Activity -> Please rewrite the part of the listing that opens with its first line and closes with the line containing "meningsløst rundt i", replacing "gutten" with "mannen" and leaving everything else unchanged.

(Extracted page text data)
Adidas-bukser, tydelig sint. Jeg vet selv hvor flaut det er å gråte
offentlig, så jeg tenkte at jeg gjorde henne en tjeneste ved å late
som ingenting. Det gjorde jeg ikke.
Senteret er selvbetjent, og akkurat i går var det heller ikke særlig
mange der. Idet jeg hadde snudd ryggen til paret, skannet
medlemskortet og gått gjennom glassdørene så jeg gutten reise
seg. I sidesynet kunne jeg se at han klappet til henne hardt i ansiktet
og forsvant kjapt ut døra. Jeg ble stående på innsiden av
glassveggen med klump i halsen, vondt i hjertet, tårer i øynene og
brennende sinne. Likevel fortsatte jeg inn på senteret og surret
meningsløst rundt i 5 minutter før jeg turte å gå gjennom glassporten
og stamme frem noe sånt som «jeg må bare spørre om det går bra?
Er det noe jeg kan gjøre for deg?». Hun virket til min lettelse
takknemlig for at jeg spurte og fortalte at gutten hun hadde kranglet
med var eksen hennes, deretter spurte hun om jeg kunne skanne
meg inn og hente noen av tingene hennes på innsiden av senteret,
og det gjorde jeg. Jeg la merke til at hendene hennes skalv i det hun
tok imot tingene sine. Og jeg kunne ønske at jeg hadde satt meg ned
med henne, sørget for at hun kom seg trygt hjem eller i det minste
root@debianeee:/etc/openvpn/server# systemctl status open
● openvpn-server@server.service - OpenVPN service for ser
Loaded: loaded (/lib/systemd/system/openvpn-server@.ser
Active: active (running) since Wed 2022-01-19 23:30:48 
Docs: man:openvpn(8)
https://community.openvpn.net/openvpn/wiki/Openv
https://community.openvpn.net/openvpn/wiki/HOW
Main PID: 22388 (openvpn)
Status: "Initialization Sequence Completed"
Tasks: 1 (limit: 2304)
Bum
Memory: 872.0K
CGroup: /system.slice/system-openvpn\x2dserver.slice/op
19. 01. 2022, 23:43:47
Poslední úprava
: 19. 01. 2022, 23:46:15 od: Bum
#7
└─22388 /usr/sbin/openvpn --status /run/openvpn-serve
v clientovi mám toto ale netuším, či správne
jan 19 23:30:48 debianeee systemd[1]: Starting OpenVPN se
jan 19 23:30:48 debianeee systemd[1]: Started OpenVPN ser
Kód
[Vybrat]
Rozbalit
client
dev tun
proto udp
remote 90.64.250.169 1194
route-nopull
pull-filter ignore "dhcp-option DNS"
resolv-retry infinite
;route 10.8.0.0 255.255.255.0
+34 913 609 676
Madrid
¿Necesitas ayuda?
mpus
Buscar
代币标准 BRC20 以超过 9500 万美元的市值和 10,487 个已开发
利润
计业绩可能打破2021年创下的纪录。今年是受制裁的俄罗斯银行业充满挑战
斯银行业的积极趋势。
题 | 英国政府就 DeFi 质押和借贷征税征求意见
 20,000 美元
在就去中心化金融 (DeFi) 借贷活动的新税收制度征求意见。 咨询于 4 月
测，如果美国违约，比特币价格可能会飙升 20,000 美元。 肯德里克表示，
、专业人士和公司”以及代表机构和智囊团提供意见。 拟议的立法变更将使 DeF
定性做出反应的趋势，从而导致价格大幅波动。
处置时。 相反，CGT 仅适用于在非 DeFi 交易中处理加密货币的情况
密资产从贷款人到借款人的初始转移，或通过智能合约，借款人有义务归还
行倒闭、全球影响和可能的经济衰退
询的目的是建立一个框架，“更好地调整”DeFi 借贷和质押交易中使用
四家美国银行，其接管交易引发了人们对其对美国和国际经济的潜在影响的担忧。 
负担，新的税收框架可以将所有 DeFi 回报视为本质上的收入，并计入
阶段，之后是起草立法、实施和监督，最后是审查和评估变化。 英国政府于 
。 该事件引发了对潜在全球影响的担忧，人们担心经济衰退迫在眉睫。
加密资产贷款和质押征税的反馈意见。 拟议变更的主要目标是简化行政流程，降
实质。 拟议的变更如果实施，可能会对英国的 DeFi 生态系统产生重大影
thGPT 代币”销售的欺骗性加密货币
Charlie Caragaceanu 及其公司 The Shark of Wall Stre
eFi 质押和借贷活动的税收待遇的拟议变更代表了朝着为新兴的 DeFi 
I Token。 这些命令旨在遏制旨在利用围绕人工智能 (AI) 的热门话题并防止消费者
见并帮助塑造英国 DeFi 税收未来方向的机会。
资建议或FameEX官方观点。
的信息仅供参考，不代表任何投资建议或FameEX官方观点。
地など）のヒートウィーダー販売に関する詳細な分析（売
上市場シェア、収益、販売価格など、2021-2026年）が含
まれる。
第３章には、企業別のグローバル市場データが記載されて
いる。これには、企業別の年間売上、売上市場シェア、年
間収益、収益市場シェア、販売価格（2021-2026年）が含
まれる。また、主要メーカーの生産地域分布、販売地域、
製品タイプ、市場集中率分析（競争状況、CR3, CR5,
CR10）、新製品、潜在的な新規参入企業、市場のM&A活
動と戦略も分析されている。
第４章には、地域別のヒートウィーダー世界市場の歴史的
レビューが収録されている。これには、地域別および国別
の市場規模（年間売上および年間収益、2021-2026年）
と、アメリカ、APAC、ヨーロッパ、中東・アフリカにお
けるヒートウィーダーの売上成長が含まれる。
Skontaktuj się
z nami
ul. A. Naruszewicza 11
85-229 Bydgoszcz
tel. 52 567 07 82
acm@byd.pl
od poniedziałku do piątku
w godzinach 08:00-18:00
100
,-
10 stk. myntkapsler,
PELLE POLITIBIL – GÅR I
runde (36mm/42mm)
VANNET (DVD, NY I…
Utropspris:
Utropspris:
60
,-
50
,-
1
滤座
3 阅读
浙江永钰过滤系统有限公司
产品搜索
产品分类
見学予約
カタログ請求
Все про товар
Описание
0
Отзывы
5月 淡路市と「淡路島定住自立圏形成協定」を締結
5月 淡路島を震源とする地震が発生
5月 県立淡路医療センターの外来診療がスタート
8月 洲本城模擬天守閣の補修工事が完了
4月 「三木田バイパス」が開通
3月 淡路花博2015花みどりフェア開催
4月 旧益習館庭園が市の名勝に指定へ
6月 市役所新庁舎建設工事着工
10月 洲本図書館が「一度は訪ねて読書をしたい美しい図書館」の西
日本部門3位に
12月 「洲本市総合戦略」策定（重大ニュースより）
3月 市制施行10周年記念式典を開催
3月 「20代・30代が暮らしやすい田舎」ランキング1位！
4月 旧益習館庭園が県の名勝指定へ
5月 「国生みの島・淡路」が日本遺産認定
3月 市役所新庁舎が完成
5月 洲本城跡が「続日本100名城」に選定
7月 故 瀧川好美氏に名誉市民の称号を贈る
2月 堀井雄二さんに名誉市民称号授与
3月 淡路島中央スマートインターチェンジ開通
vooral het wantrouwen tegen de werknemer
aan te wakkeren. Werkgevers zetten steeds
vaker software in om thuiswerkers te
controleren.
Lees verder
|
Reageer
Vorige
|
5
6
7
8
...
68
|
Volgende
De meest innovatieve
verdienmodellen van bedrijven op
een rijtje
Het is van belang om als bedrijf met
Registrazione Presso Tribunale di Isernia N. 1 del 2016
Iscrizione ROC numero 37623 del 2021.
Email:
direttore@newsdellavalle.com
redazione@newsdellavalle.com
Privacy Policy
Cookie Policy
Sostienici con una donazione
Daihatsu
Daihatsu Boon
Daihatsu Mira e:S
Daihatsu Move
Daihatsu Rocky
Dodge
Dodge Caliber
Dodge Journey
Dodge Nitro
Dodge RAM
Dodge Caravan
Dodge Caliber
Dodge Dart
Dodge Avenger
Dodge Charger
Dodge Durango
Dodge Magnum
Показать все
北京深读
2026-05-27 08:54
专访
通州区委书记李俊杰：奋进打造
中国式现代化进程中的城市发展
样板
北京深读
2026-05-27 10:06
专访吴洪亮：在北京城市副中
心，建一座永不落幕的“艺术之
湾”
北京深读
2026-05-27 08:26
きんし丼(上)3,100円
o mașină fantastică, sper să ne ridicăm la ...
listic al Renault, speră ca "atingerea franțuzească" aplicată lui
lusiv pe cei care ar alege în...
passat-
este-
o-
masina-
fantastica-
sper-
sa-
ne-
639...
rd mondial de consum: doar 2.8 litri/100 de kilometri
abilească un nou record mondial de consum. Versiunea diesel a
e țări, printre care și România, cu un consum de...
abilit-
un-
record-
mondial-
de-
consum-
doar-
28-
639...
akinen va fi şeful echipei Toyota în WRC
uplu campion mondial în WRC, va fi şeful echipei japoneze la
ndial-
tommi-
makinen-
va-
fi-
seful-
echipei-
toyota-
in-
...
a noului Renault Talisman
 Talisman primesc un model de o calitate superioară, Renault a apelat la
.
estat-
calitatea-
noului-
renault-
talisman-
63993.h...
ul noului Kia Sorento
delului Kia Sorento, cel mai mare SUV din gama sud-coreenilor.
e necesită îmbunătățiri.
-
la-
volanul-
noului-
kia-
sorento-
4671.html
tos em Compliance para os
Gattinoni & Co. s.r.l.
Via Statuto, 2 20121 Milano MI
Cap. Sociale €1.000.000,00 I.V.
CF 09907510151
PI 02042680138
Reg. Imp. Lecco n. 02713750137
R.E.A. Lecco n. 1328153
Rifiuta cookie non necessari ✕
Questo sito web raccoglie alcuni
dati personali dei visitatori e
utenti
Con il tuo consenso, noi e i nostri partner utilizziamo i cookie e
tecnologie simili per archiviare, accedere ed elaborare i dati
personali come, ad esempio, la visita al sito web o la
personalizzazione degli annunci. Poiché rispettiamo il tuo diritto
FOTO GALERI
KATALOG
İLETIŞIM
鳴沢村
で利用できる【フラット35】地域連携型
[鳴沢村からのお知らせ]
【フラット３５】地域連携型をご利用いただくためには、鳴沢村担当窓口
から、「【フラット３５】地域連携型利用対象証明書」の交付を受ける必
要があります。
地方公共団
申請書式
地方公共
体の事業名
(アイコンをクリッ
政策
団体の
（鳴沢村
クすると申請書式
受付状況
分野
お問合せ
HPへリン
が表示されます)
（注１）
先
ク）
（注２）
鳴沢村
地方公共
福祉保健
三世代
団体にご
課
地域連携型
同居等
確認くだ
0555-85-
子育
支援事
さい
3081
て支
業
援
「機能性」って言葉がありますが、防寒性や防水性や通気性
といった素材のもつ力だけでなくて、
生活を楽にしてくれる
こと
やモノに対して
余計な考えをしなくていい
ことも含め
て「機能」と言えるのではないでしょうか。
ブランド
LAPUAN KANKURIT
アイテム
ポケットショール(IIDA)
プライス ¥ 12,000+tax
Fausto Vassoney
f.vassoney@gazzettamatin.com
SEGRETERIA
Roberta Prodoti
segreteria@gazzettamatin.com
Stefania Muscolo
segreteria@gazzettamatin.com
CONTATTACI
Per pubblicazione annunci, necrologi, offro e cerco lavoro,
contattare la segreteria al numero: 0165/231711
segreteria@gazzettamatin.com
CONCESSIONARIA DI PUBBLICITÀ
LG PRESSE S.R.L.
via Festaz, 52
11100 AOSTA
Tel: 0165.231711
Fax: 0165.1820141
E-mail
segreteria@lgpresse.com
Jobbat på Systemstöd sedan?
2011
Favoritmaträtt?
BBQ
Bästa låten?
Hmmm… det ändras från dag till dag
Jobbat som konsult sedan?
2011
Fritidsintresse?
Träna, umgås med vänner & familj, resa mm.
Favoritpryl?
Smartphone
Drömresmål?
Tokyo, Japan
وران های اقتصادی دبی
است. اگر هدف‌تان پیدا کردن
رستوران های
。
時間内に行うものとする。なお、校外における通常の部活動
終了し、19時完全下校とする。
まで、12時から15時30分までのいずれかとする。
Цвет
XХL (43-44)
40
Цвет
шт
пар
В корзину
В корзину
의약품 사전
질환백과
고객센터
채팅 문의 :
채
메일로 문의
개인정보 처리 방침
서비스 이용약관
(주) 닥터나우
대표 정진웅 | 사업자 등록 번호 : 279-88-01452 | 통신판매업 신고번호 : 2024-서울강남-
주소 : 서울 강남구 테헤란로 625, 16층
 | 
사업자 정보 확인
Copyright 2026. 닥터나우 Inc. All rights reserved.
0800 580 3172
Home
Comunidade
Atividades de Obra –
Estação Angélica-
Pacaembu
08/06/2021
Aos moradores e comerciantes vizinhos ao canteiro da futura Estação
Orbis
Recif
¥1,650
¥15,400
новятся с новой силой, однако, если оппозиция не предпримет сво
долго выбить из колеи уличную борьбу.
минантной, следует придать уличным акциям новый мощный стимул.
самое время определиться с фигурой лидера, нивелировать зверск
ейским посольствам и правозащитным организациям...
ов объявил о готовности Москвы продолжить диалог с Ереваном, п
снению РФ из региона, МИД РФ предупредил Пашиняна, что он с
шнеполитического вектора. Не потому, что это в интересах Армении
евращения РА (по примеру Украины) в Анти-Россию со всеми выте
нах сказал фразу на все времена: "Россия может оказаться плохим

Reply to the exercise ->
Adidas-bukser, tydelig sint. Jeg vet selv hvor flaut det er å gråte
offentlig, så jeg tenkte at jeg gjorde henne en tjeneste ved å late
som ingenting. Det gjorde jeg ikke.
Senteret er selvbetjent, og akkurat i går var det heller ikke særlig
mange der. Idet jeg hadde snudd ryggen til paret, skannet
medlemskortet og gått gjennom glassdørene så jeg mannen reise
seg. I sidesynet kunne jeg se at han klappet til henne hardt i ansiktet
og forsvant kjapt ut døra. Jeg ble stående på innsiden av
glassveggen med klump i halsen, vondt i hjertet, tårer i øynene og
brennende sinne. Likevel fortsatte jeg inn på senteret og surret
meningsløst rundt i 5 minutter før jeg turte å gå gjennom glassporten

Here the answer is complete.